Forum Discussion
Altera_Forum
Honored Contributor
13 years agoThe compiler uses gp relative addressing for data items in the .sdata.* (etc) sections (small data section). As well as the immediate reduction in code size, using gp relative addressing significantly reduces the register pressure on the compiler - making it much less likely that other variables will have to be spilled to the stack.
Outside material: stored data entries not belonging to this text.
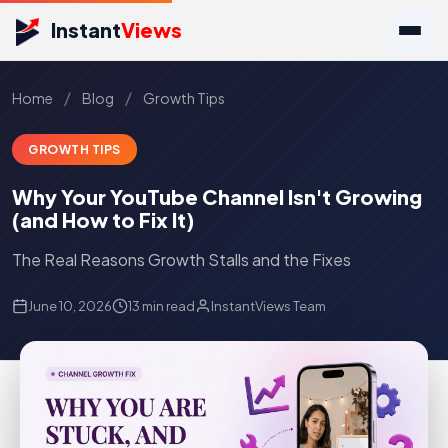
Instant
Views
/
/
Home
Blog
Growth Tips
GROWTH TIPS
Why Your YouTube Channel Isn't Growing
(and How to Fix It)
The Real Reasons Growth Stalls and the Fixes
June 10, 2026
13 min read
InstantViews Team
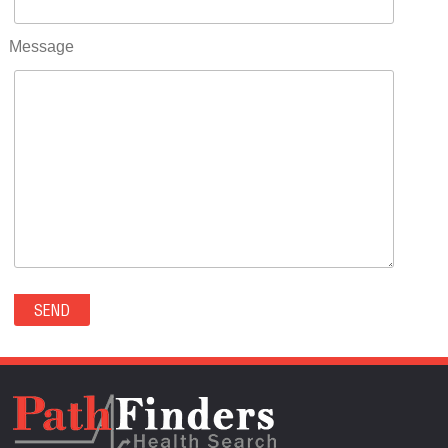
RIFLE(0)
ROCKVALE(0)
Message
ROCKY FORD(0)
ROMEO(0)
ROXBOROUGH PARK(0)
RYE(0)
SAGUACHE(0)
SALIDA(0)
SALT CREEK(0)
SAN LUIS(0)
SANFORD(0)
SAWPIT(0)
SECURITY-WIDEFIELD(0)
SEDALIA(0)
SEDGWICK(0)
SEIBERT(0)
SEVERANCE(0)
SIMLA(0)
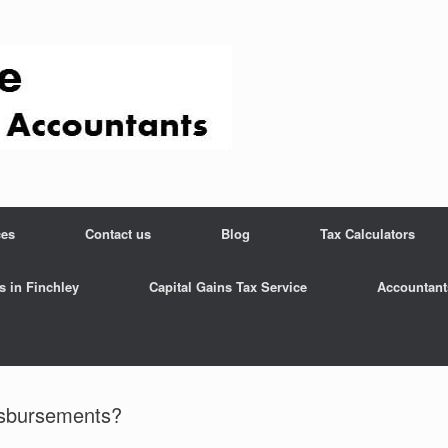
ces
Contact us
Blog
Tax Calculators
s in Finchley
Capital Gains Tax Service
Accountant
sbursements?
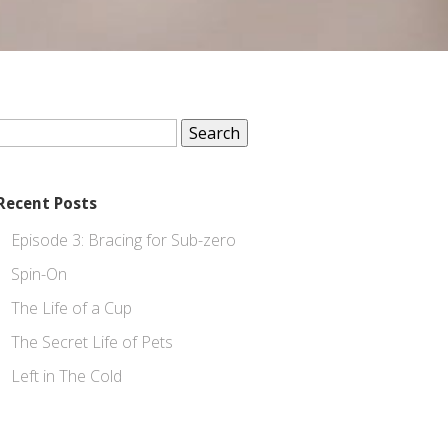
Search
for:
Recent Posts
Episode 3: Bracing for Sub-zero
Spin-On
The Life of a Cup
The Secret Life of Pets
Left in The Cold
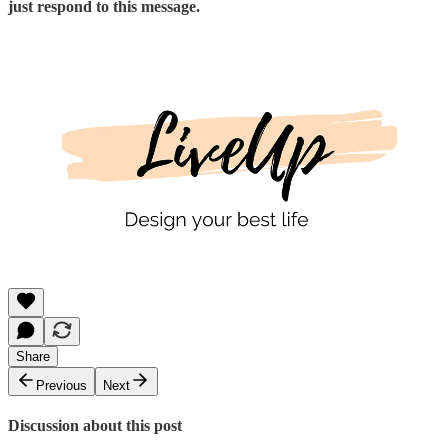
just respond to this message.
Share
Previous
Next
Discussion about this post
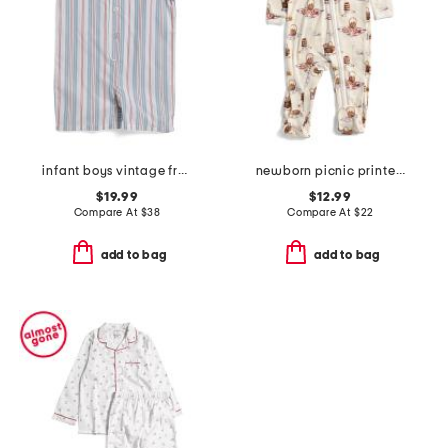
infant boys vintage french stripes summer romper
newborn picnic printed zipper footed coveralls
$19.99
$12.99
Compare At
$
38
Compare At
$
22
add to bag
add to bag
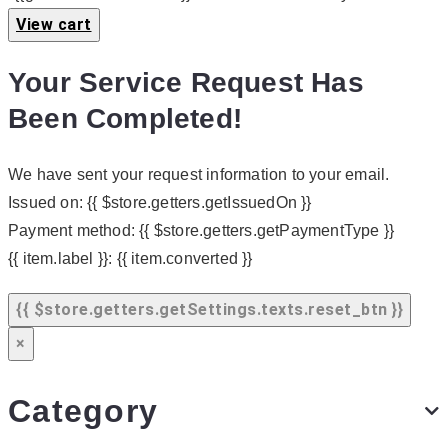
View cart
Your Service Request Has
Been Completed!
We have sent your request information to your email.
Issued on:
{{ $store.getters.getIssuedOn }}
Payment method:
{{ $store.getters.getPaymentType }}
{{ item.label }}:
{{ item.converted }}
{{ $store.getters.getSettings.texts.reset_btn }}
×
Category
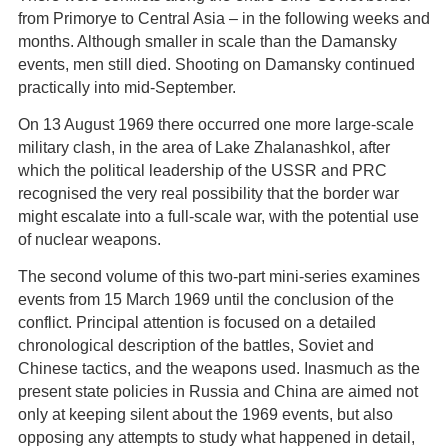
from Primorye to Central Asia – in the following weeks and
months. Although smaller in scale than the Damansky
events, men still died. Shooting on Damansky continued
practically into mid-September.
On 13 August 1969 there occurred one more large-scale
military clash, in the area of Lake Zhalanashkol, after
which the political leadership of the USSR and PRC
recognised the very real possibility that the border war
might escalate into a full-scale war, with the potential use
of nuclear weapons.
The second volume of this two-part mini-series examines
events from 15 March 1969 until the conclusion of the
conflict. Principal attention is focused on a detailed
chronological description of the battles, Soviet and
Chinese tactics, and the weapons used. Inasmuch as the
present state policies in Russia and China are aimed not
only at keeping silent about the 1969 events, but also
opposing any attempts to study what happened in detail,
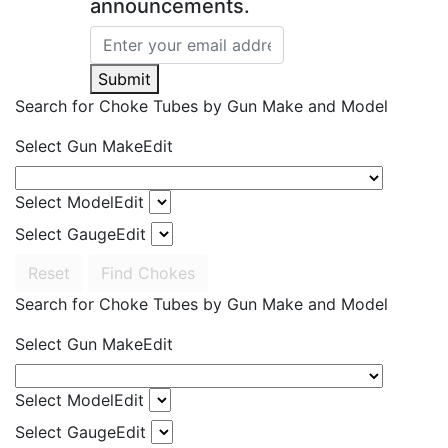
announcements.
Submit
Search for Choke Tubes
by Gun Make and Model
Select Gun Make
Edit
Select Model
Edit
Select Gauge
Edit
Reset
Find Chokes
Search for Choke Tubes
by Gun Make and Model
Select Gun Make
Edit
Select Model
Edit
Select Gauge
Edit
IIRC, by default the compiler puts anything 8 bytes or smaller into the 'small' section. For external data the actual data must be in the small data segment if any of the external references are (otherwise the linker gives a 'relocation won't fit' error). For some reason Altera changed things between gcc3 and gcc4 so that external items are never (in ggc4) assigned to the sdata segment. Another problem with multiple segments is that (last time I looked at least) the linker script puts the their initialisation data immediately following the .code, and adds code to copy them to the required place. This is all hopeless when your code is a small tightly coupled memory block. There are also some issues with GP relative addressing, the altera build won't ever us it for 'symbol + constant' - eg if you put a 'struct' in the sdata segment. There are fixes for that on the wiki. It can also be worth assigning a 'global register variable' to base of a large struct that contains (up to 32k) of variables. The compiler will actually generate better code for this than the GP relative addressing used for 'small' data items. (The small data code uses the gcc feature designed for 'page 0' addresses - so gcc doesn't know there is a register involved, so array accesses (in particular) could be optimised further.) The other Altera gcc4 fubar is that they forced switch statement jump tables into the .code segment rather than using a .rodata segment. If you have tightly coupled code and data you need to link the .rodata with the .data, not the .code. If you boot method doesn't need it, you don't need read/write access to code memory (and it would be horribly slow as well).